Stored entries:
>>>>>

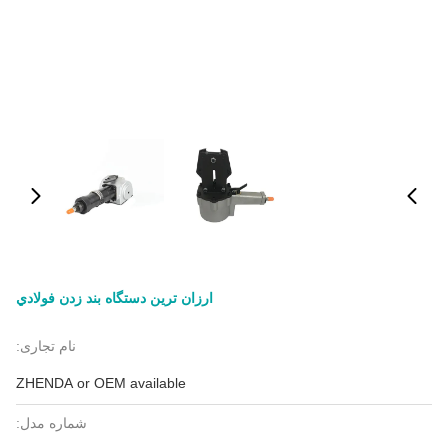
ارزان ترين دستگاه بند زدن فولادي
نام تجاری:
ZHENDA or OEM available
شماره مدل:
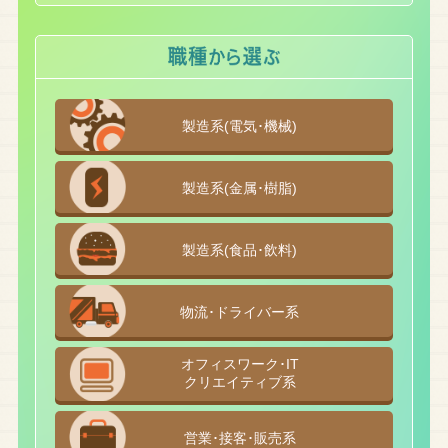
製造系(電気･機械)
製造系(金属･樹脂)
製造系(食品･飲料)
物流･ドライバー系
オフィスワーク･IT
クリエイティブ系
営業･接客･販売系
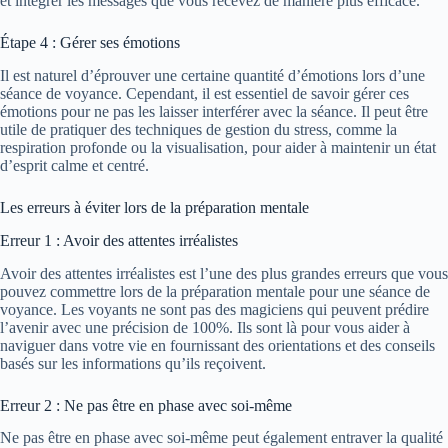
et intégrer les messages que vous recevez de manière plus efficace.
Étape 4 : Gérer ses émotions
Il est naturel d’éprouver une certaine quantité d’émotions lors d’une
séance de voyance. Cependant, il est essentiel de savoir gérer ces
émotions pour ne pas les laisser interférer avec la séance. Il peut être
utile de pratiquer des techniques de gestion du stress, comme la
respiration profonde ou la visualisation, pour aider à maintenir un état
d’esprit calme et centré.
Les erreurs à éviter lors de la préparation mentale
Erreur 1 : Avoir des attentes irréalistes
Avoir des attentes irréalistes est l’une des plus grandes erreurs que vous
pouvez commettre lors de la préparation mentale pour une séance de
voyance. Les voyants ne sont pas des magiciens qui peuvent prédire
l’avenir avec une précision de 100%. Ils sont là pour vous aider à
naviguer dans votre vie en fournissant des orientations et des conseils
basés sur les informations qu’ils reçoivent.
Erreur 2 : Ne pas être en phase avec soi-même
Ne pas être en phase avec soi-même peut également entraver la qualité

<<<<<
>>>>>

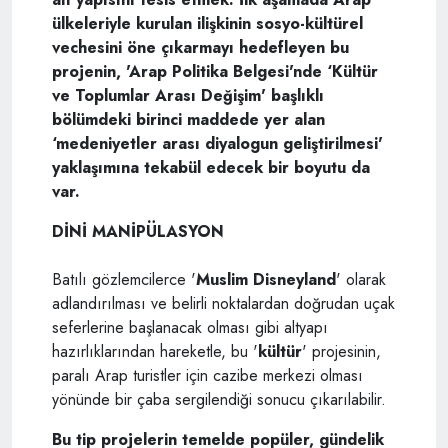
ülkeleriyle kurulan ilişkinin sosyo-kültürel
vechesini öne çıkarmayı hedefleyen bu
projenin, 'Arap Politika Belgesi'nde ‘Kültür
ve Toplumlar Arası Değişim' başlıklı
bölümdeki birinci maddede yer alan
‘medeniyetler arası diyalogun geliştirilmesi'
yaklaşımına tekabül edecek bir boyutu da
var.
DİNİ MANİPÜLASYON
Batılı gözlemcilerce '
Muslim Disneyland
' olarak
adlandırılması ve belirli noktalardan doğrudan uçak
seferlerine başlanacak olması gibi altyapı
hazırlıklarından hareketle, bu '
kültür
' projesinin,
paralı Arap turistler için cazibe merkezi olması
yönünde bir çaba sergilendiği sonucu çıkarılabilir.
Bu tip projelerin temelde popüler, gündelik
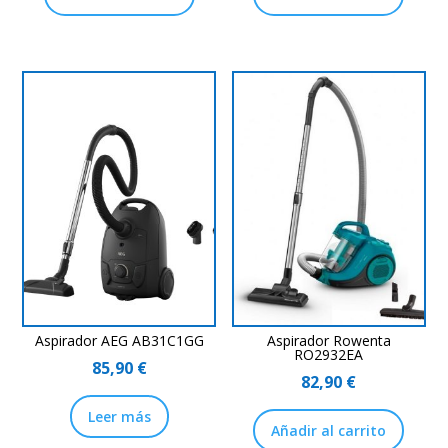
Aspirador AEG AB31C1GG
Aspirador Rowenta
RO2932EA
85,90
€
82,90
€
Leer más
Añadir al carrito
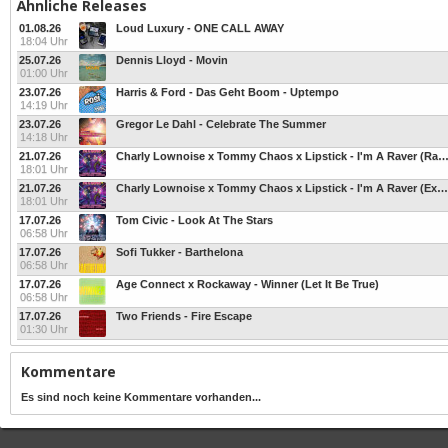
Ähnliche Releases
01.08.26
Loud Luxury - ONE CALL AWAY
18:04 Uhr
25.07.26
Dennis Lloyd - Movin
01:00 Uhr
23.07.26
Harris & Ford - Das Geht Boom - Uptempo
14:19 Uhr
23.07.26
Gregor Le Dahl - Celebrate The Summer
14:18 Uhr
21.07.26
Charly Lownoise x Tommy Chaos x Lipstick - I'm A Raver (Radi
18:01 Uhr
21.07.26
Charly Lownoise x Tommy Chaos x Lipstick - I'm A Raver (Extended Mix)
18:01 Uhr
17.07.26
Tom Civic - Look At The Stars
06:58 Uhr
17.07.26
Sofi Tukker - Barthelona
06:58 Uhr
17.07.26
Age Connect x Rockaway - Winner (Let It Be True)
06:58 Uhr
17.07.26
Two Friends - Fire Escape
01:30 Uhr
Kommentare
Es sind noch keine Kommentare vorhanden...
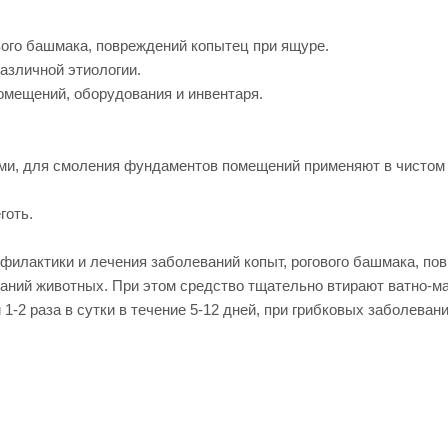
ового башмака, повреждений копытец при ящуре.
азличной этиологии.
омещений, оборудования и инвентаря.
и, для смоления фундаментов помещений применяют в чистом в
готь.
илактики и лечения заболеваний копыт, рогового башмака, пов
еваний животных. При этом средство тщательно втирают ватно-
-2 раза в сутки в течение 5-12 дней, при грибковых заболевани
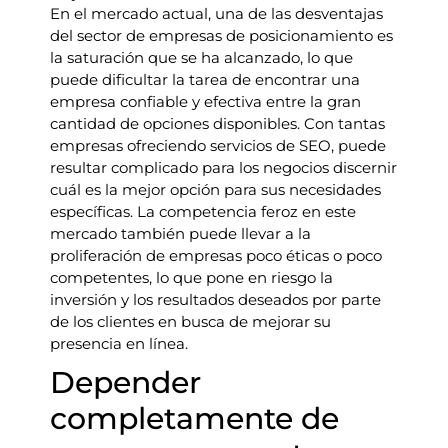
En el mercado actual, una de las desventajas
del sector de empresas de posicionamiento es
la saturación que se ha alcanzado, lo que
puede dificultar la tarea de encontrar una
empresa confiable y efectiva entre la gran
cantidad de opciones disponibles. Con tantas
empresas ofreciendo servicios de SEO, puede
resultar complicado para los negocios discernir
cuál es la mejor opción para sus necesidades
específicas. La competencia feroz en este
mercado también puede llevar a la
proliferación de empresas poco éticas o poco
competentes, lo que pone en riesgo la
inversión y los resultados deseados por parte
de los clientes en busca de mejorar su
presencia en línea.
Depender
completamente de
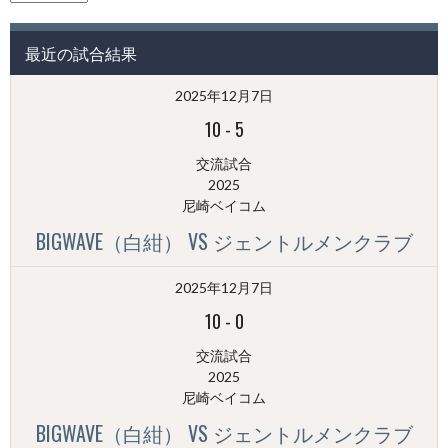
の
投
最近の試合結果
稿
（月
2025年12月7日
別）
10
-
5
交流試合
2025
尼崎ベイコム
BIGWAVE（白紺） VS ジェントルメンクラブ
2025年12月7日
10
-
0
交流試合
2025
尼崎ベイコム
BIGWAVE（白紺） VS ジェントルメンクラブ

<<<<<

[Exercise prompt]
How many of the lines in these entries hold "avec"? Report only the count.

[Finished exercise]
4